Participants will collaborate in two groups that focus on how best to adopt these techniques at either the course or program level: 1) faculty and instructors (individual courses across the disciplines at all levels); and 2) program administrators (program-wide implementation, assessment and follow-up). Participants will leave this workshop with:

identification of the transparent learning and teaching method(s) best suited to achieving the desired outcomes for the specific population of students in their courses and programs;

• a draft implementation plan;

a working relationship with a Transparency project liaison/administrator who will help them shepherd the project at their home institution; and an informed view of the expected challenges, successes, and long-term impact/follow-up.

2016

Creating Inclusive Courses: Practical Approaches to Engage STEM (& Other) Faculty

Angela Linse, Executive Director and Associate Dean ; Suzanne Weinstein, Director of Instructional Consulting, Assessment, and Research, Schreyer Institute for Teaching Excellence, Penn State University

This workshop has two important purposes—to provide information and strategies for creating inclusive courses and to share a workshop structure designed specifically to reach a broader audience than those who typically attend diversity workshops.
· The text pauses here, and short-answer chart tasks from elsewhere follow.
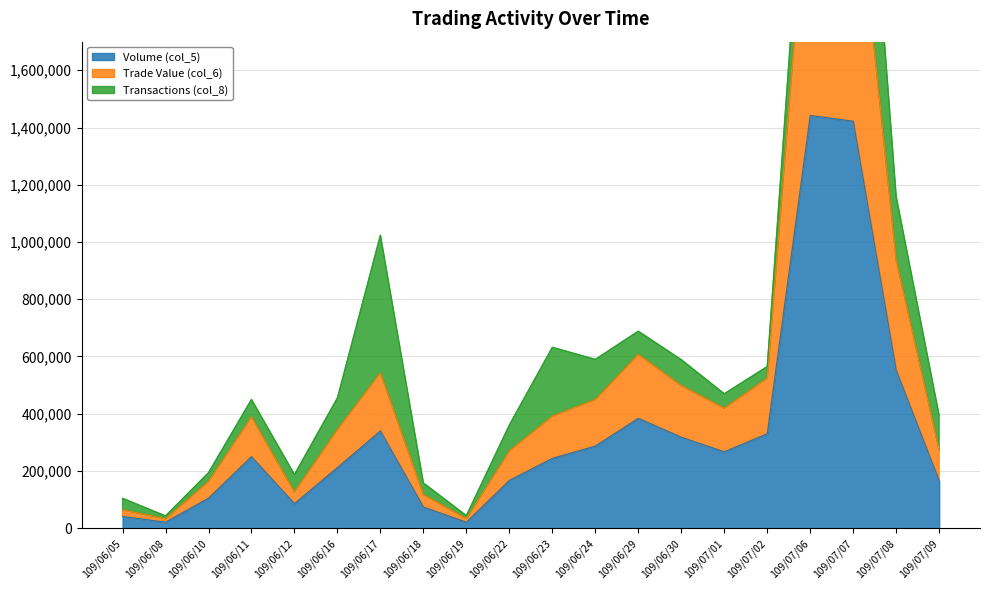

Is it true that Trade Value (col_6) equals 273820 at 109/07/09?

True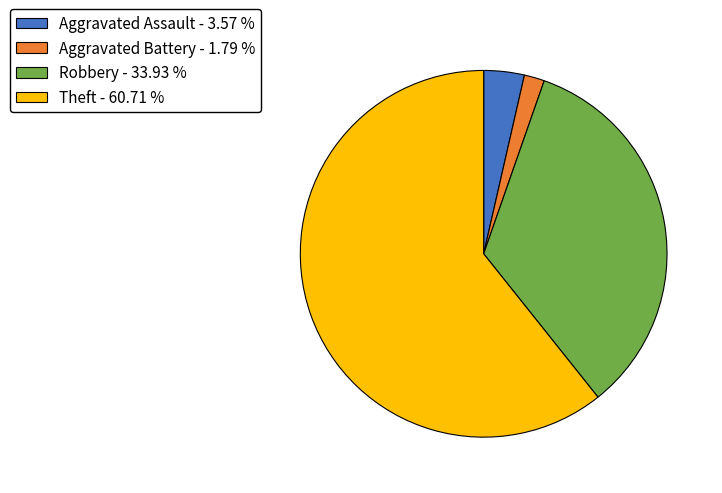

Rank the categories by value from highest to lowest.

Theft - 60.71 %, Robbery - 33.93 %, Aggravated Assault - 3.57 %, Aggravated Battery - 1.79 %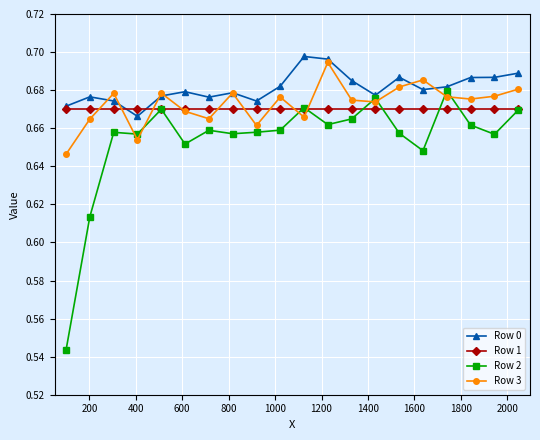

Which series ends up on top after the final intersection of Row 0 and Row 3?

Row 0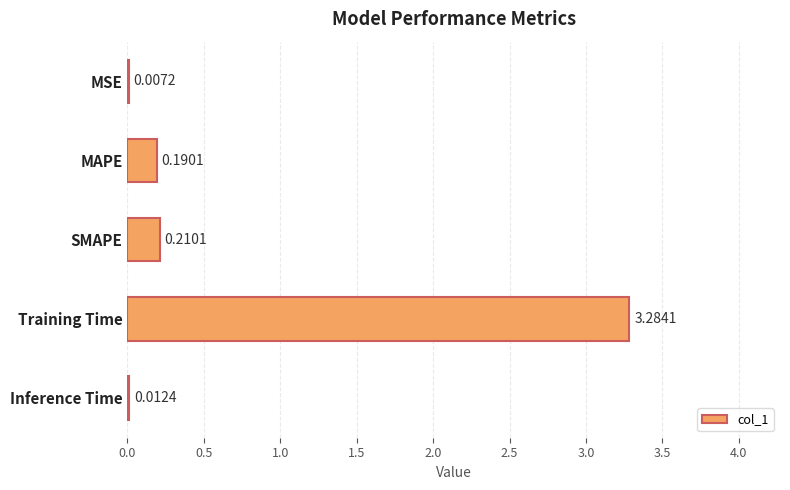

What is the sum of all values?

3.7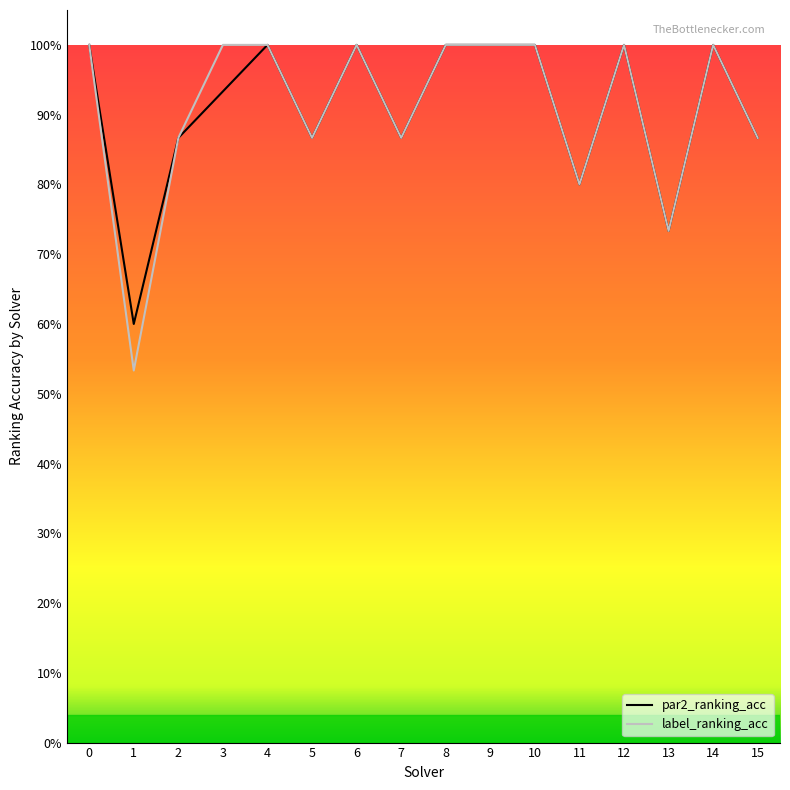

What is the difference between the maximum and minimum values in the label_ranking_acc series?

0.5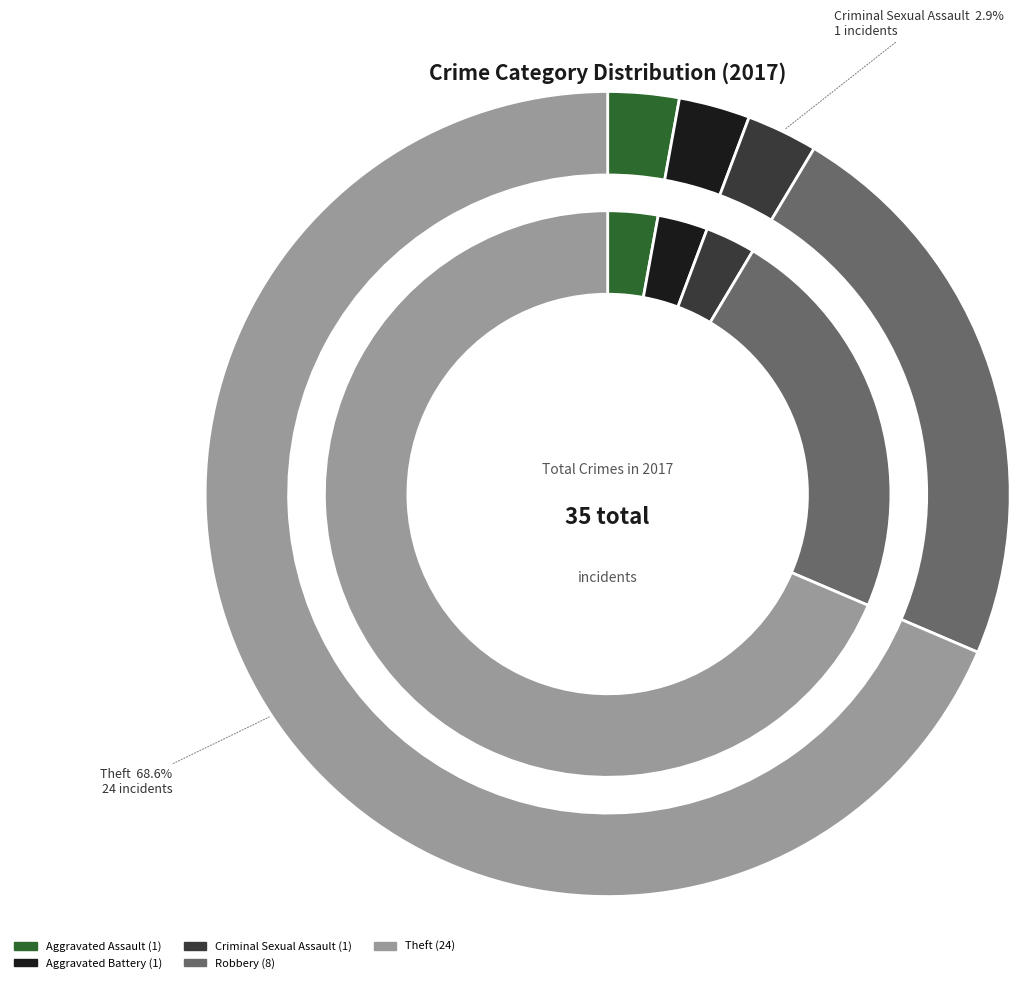

Which category has the biggest portion of the pie?

Theft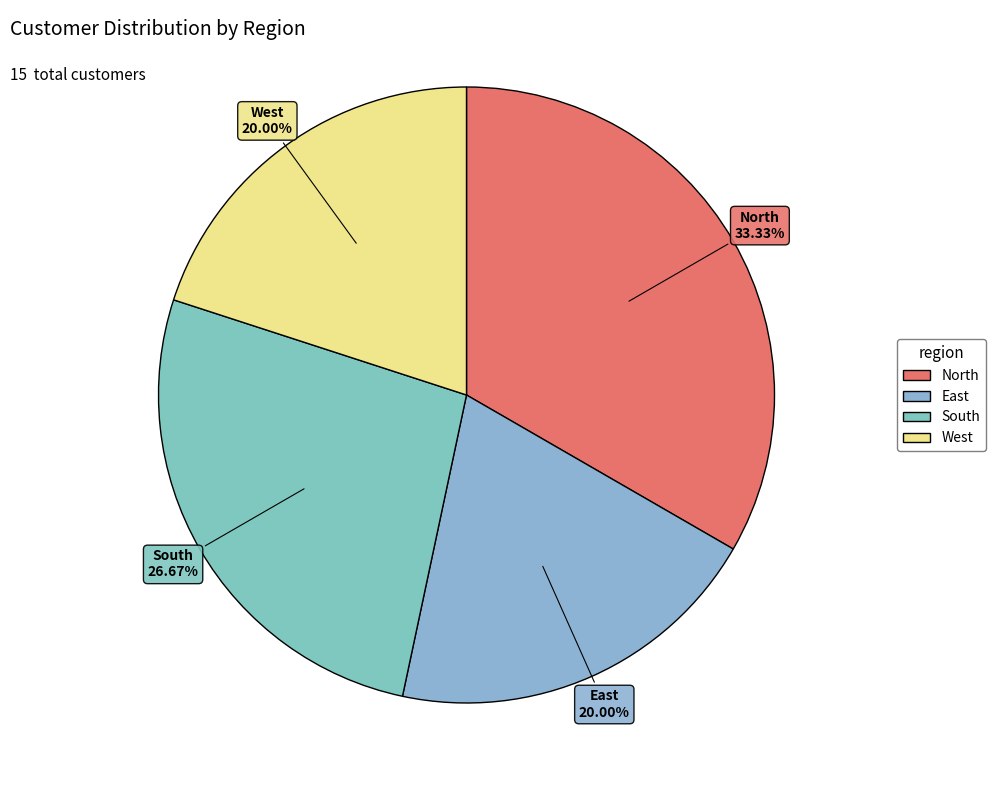

What is the largest slice in the pie chart?

North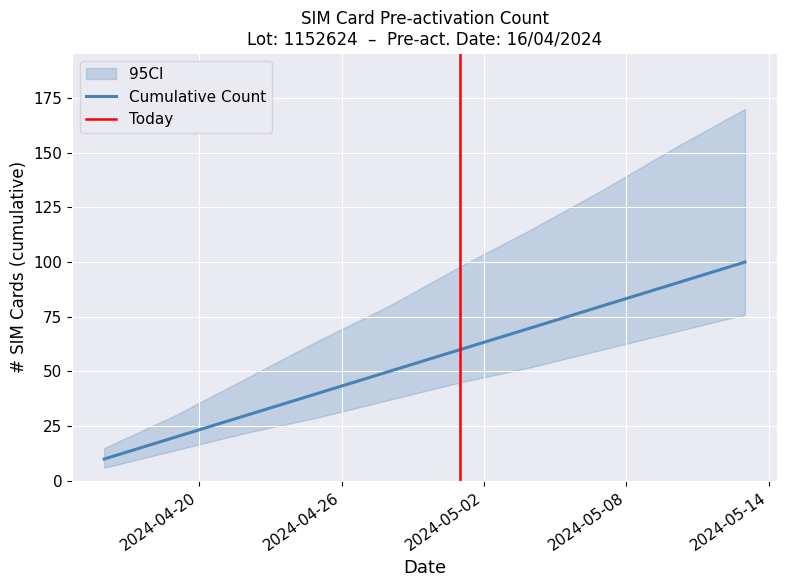

What is the minimum value for Cumulative Count?

10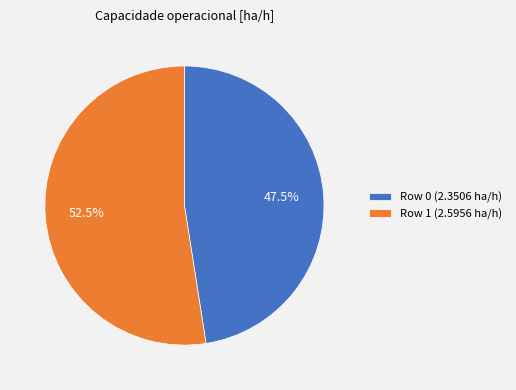

Combined, do Row 0 (2.3506 ha/h) and Row 1 (2.5956 ha/h) account for over 50%?

Yes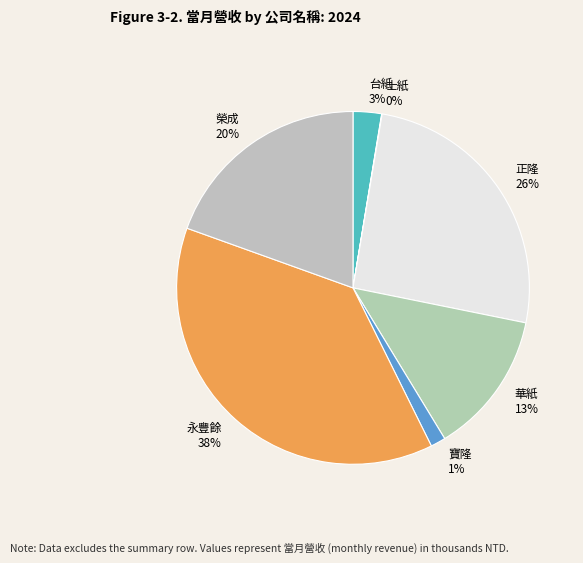

Does 華紙 account for over 50% of the chart?

No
In our experience, STEM faculty are already aware of the importance of diversifying their fields and know that diverse classrooms are important for student learning. However, they really want to know is what actions they can take to create inclusive courses.


We take a deliberately “backwards-design” approach in this workshop by beginning with practical, research-based strategies that can immediately be used by faculty teaching any discipline or course content. This first activity helps faculty recognize that inclusive pedagogy significantly overlaps with “good pedagogy” and validates strategies they already use that are inclusive, which avoids the defensiveness that some diversity workshops inadvertently rouse among participants. Participants will recognize some of the strategies we suggest, such as learning students’ names and setting ground rules. But they will also learn strategies with which they may be unfamiliar, such as discussing with students that intelligence is not a fixed ability. The opening activity sets the stage for the rest of the workshop, in which participants engage in additional activities and discuss research findings associated with some of the more challenging aspects of inclusive teaching such as stereotype threat and microaggressions. While originally developed with STEM faculty in mind, the workshop is just as useful for and appreciated by participants from other fields. Deans, department heads, and faculty who participate in this workshop will be able to use the materials and information they gain at their home institutions.

Honoraria and Travel Expenses

Representing POD at the AAC&U Annual Meeting is viewed as an honor and an important service to the POD membership and field at large. In the spirit of volunteerism, representatives do not receive an honorarium. If desired, the POD President will provide a letter of invitation, which previous facilitators have used to secure support for their travel from their institutions. POD representatives wishing to attend the annual meeting must cover their own registration. In accepting the invitation to represent POD at this event, presenters accept the conditions described and in this document.